One month after the Clean Augusta Downtown Initiative disappeared, opinions vary from business owners and city leaders on ways to keep streets and sidewalks tidy.
Michael Brown, a co-owner of Eros Bistro at 10th and Broad streets, has a daily routine of picking up beer bottles, plastic cups and cigarette butts and blowing leaves in front of his restaurant – all tasks he thinks the city is responsible for doing.
But Ooolee Bricker, the owner of Vintage Ooolee on Broad Street, said store owners need to take more ownership of the space in front of their businesses. She pitches in to keep the area in front of her store clean, often picking up cigarette butts.
The Augusta Commission voted in December not to renew CADI’s main funding source, the downtown Augusta Business Improvement District.
In the program’s absence, Deputy Administrator Bill Shanahan said city workers will focus more on downtown maintenance on an as-needed basis. He met with CADI board members, asking them to keep the city aware of problems.
“My decision was that we could handle it with what (crews) we already had,” Shanahan said. “If we were getting complaints, then we would react accordingly.”
The time Bricker spends cleaning the sidewalk hasn’t increased in the past month, which she said shows the program’s ineffectiveness during its five-year tenure. Bricker was one of many property owners dissatisfied with the lack of services provided.
Brown said the city needs to improve litter pickup, especially on Saturday mornings.
“I don’t mind going out there and cleaning it, but if Friday and Saturday night are big occasions, that’s certainly a problem for me as a business owner and the city,” Brown said.
Downtown business owners agree that the city needs to devise a plan for cleaning after special events, something Shanahan said will be done on a case-by-case basis.
Bricker is especially concerned about St. Patrick’s Day; last year trash piles were
left behind after the parade.
“I hope the city will do their part,” Bricker said.

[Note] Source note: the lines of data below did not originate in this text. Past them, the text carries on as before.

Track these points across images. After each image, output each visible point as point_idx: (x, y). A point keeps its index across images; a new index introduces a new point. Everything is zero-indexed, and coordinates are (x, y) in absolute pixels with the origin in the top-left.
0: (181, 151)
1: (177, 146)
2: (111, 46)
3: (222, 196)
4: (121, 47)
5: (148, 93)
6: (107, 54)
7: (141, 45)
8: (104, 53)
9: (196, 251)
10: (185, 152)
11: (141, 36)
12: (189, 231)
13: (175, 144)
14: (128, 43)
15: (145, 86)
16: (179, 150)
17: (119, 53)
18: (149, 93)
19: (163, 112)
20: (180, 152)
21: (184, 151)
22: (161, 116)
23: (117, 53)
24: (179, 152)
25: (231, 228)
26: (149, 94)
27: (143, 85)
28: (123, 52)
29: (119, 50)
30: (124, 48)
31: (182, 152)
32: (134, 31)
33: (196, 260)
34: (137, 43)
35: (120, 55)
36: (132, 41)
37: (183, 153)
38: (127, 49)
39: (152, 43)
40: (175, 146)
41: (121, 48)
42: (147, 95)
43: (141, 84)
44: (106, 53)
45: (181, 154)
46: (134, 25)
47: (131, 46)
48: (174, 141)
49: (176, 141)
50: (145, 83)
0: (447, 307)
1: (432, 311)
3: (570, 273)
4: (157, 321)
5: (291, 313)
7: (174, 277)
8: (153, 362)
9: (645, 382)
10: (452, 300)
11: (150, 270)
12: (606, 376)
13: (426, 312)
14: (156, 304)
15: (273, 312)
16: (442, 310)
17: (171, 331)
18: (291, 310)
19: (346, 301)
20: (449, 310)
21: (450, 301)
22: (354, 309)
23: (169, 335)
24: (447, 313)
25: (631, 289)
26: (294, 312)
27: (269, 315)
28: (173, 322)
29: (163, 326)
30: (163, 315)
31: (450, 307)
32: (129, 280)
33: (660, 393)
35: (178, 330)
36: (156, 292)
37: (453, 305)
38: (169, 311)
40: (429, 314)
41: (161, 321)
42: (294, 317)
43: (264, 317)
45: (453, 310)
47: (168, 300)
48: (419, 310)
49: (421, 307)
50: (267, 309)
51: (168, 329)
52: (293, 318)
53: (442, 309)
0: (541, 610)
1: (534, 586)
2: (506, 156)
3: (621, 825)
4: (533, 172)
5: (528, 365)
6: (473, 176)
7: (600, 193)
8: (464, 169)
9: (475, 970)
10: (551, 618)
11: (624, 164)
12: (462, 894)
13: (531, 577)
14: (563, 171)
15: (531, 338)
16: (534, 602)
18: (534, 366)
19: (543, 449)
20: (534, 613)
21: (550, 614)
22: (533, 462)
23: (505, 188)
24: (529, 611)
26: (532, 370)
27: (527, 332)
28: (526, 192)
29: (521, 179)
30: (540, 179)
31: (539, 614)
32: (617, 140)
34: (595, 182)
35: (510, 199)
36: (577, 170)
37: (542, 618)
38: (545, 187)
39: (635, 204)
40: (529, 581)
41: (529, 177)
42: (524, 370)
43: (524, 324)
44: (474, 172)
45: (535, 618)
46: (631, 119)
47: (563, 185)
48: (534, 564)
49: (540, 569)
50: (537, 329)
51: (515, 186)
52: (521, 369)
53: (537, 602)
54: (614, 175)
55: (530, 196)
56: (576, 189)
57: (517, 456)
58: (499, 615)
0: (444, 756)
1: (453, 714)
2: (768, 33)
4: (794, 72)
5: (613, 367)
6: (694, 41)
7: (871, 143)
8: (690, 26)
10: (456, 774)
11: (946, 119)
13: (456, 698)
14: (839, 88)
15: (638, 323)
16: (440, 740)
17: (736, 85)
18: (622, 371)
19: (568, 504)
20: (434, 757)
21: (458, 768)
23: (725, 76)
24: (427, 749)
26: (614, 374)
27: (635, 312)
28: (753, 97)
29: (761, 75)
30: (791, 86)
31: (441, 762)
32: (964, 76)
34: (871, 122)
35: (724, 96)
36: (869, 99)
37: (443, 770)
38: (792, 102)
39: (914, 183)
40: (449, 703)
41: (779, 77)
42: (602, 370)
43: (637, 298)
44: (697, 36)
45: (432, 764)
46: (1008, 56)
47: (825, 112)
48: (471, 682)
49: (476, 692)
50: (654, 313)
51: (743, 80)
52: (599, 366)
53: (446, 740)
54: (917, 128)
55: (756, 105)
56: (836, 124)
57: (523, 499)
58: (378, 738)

City Administrator Fred Russell said officials will meet with parade organizers to coordinate efforts, but the city will bear most of the cost.

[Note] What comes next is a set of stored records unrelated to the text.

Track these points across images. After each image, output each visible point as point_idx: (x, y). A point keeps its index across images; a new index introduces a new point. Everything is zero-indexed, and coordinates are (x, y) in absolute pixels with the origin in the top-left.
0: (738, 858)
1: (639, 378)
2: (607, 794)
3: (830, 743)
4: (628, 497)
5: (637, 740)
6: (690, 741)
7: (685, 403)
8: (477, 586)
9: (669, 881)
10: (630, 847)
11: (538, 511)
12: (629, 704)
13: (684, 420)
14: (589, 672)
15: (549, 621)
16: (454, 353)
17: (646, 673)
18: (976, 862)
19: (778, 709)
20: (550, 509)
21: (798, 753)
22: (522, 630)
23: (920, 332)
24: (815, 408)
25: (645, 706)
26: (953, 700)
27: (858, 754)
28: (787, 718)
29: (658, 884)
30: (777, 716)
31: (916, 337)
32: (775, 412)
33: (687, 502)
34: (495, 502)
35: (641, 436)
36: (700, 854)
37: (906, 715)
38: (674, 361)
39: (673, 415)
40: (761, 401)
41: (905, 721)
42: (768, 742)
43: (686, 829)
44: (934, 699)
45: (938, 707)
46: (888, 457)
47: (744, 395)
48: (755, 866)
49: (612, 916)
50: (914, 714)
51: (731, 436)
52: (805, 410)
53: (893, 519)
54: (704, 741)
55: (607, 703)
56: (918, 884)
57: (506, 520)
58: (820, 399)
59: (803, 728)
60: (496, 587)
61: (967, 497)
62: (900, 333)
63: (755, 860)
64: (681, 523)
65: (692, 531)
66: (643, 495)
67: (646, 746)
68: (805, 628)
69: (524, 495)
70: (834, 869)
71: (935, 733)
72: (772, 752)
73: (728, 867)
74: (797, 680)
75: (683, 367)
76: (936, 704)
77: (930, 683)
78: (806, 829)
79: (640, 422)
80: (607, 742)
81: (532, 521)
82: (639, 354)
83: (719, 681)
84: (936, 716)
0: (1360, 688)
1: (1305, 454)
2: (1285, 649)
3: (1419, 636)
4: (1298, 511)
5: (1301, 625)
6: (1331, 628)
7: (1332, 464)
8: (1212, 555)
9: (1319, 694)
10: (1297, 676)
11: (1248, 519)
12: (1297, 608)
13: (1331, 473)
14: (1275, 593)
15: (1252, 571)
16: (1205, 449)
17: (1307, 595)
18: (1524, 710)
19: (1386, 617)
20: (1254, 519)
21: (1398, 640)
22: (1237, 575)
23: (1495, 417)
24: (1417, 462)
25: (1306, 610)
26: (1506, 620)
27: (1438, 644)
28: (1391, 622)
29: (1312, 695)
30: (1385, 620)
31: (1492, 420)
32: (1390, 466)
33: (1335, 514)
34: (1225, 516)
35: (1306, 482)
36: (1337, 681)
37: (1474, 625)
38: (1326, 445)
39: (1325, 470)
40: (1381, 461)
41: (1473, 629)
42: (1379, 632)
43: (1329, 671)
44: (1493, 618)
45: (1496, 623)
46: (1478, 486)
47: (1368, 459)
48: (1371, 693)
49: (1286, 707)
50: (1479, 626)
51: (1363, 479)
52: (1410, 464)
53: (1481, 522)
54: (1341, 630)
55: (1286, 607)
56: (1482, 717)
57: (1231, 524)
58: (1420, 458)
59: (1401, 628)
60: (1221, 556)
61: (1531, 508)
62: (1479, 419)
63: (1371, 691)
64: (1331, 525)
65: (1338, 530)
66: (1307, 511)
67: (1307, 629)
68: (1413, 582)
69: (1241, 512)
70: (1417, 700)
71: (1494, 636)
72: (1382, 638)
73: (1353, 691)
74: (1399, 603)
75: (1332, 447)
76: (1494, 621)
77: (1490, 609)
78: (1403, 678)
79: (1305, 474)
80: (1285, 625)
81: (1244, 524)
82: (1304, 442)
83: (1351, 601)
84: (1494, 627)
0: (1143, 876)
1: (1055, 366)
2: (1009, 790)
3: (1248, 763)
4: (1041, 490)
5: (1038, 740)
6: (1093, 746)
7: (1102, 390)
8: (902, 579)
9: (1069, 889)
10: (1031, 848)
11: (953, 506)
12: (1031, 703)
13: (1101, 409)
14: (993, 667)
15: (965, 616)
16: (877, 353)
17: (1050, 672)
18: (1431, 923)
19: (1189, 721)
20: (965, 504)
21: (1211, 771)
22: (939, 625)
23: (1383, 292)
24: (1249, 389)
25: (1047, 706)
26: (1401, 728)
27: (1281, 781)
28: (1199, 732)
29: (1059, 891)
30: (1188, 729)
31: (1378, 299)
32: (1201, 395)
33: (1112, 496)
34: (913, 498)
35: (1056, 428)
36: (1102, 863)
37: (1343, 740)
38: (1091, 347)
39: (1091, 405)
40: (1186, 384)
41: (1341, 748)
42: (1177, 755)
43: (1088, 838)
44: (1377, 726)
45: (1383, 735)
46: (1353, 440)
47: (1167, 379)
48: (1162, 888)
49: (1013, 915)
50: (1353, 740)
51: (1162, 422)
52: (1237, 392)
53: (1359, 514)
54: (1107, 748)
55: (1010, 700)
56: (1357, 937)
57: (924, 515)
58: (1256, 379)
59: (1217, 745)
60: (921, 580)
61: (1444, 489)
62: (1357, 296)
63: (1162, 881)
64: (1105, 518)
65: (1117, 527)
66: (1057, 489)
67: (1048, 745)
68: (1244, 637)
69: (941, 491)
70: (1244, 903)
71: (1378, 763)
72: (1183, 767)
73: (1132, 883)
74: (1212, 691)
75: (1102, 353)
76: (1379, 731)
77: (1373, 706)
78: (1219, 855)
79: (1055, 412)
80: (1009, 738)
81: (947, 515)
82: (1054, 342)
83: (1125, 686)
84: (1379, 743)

Margaret Woodard, the executive director of the Downtown Development Authority, which administered CADI, said downtown was noticeably more dirty after January’s First Friday. Last fall, CADI crews were part of a plan to improve security and
cleanup during the festival.
“Without the CADI program, there’s no vehicle to do that anymore,” Woodard said.
She said keeping downtown clean is a question for every day of the month, not just First Friday.
“It’s back in the city’s hands now,” she said.